= Collected data entries =
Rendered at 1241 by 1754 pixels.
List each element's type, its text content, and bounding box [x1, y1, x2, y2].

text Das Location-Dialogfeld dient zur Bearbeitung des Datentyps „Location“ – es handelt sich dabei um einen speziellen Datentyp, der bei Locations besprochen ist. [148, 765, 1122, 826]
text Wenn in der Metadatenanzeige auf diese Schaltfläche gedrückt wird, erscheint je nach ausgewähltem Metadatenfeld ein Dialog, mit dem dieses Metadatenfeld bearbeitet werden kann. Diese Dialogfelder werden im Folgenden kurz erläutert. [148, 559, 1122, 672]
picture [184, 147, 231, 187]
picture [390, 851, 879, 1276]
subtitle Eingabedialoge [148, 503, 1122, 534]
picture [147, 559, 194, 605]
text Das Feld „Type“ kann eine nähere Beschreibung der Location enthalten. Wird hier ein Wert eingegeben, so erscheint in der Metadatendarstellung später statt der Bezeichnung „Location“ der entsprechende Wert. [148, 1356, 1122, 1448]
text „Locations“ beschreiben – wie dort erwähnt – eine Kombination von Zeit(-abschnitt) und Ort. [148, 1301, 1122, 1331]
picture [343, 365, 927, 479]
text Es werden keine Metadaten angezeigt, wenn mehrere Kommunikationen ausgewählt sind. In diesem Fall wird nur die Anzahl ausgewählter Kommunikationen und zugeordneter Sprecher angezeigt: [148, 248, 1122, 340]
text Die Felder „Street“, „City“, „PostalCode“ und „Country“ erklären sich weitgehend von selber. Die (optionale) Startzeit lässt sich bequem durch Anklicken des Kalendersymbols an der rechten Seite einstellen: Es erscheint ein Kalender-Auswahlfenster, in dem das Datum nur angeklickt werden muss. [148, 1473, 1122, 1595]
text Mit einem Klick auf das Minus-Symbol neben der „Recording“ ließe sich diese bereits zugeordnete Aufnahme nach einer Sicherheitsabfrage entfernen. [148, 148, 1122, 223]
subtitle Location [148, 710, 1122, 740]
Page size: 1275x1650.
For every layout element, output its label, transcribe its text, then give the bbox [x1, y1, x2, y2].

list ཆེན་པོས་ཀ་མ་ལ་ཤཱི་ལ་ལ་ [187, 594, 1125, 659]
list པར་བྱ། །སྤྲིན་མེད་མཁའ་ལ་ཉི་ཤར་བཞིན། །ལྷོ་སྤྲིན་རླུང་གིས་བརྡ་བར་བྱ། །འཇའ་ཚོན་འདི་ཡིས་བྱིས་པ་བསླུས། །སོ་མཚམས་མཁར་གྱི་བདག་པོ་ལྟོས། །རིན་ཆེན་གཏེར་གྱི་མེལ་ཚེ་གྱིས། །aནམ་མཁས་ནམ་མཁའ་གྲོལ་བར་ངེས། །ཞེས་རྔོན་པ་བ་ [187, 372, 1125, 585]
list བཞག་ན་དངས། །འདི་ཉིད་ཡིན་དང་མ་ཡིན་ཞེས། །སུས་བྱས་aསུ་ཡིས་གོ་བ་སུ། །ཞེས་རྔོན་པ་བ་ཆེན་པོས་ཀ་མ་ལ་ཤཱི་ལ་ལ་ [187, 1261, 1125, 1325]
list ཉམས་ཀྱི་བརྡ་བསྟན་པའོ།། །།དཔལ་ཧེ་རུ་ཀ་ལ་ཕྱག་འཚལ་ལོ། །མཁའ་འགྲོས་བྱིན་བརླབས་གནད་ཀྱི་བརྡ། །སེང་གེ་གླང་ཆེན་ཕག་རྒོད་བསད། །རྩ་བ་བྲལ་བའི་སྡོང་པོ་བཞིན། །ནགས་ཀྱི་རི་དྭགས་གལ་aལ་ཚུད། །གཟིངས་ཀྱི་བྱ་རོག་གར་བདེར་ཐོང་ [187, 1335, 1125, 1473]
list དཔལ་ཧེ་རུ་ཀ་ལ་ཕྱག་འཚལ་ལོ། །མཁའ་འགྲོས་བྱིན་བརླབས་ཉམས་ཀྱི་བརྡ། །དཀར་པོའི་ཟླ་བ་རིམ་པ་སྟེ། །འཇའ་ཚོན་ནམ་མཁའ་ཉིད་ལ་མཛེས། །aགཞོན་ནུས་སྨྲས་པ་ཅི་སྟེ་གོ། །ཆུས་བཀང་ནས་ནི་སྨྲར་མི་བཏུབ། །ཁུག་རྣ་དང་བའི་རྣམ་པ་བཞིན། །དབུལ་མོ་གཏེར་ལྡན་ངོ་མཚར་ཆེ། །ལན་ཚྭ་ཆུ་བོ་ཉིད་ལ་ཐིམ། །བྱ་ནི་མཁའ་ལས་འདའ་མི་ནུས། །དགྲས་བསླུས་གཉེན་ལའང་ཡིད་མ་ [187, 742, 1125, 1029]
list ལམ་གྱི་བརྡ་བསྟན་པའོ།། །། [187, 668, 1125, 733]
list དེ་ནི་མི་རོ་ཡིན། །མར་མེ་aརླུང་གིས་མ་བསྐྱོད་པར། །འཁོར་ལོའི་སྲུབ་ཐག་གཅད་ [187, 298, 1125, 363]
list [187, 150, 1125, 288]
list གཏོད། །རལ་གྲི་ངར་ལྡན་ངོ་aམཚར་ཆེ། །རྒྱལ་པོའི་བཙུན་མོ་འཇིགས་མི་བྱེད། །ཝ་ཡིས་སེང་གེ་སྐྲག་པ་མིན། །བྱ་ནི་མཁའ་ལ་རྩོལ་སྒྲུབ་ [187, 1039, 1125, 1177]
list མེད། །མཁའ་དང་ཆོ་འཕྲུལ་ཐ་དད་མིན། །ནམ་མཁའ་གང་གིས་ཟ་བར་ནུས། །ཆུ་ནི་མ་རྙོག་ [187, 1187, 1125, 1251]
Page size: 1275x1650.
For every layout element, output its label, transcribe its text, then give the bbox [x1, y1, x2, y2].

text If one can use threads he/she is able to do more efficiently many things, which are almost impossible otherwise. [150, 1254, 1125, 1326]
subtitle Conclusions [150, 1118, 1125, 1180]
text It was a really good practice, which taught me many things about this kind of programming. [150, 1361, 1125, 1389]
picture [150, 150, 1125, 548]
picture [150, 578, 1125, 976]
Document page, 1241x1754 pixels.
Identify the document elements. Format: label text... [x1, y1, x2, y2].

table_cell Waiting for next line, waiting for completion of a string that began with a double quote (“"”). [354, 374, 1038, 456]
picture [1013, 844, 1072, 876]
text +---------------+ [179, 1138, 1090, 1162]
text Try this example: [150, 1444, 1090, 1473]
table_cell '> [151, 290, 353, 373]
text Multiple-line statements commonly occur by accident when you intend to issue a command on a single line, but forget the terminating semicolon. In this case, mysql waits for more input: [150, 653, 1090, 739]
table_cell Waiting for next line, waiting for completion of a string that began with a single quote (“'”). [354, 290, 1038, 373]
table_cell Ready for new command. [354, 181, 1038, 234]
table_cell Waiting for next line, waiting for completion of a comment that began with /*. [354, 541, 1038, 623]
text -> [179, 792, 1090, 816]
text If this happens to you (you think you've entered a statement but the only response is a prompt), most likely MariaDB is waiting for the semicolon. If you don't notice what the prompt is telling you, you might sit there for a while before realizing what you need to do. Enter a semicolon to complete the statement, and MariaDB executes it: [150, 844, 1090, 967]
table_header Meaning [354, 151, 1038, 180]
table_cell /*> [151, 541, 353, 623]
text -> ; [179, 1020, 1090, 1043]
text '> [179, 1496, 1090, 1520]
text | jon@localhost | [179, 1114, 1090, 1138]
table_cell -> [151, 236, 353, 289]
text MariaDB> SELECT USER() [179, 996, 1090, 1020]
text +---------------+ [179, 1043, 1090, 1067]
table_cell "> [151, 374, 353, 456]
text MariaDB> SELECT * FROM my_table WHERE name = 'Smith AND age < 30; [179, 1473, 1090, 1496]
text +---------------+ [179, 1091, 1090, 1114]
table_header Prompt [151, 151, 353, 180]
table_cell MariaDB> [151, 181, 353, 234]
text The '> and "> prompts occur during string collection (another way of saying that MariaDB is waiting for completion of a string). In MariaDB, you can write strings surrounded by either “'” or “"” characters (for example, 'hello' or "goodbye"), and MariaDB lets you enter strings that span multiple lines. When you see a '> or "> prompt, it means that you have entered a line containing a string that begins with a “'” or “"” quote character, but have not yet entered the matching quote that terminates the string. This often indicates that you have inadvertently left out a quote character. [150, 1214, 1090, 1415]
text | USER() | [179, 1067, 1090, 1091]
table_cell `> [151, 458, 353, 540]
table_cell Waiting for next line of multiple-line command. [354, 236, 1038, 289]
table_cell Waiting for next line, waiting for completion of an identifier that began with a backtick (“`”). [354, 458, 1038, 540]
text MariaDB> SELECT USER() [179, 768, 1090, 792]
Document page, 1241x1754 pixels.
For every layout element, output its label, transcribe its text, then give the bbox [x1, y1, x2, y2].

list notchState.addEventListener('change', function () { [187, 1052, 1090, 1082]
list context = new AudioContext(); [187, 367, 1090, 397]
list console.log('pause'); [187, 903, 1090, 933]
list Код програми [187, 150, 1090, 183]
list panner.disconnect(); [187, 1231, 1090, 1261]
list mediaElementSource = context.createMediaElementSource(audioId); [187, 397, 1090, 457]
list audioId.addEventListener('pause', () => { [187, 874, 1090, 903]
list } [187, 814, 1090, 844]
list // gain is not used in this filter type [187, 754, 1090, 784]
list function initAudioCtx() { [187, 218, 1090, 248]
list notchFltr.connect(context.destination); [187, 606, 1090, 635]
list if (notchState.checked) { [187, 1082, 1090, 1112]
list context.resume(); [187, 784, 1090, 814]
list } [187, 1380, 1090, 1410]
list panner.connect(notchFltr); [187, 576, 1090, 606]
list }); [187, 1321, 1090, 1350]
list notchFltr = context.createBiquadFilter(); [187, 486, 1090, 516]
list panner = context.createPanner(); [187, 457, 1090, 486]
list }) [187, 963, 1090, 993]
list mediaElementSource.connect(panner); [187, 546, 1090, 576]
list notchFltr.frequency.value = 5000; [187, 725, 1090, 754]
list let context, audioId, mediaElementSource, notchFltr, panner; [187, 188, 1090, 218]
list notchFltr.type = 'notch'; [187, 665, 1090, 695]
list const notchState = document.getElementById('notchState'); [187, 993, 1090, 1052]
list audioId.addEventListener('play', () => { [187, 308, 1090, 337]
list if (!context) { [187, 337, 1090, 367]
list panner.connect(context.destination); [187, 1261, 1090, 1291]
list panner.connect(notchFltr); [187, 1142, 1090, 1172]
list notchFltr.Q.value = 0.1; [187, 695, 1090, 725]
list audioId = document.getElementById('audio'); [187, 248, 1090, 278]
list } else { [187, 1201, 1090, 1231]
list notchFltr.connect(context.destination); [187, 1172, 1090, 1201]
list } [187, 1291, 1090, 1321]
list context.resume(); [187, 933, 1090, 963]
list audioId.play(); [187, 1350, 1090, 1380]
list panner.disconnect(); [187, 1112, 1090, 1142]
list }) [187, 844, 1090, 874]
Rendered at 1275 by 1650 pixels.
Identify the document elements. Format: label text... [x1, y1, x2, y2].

= Assignment =
Within the data above, filter for lines containing the word "picture" and copy each one.

= Task result =
picture [184, 147, 231, 187]
picture [390, 851, 879, 1276]
picture [147, 559, 194, 605]
picture [343, 365, 927, 479]
picture [150, 150, 1125, 548]
picture [150, 578, 1125, 976]
picture [1013, 844, 1072, 876]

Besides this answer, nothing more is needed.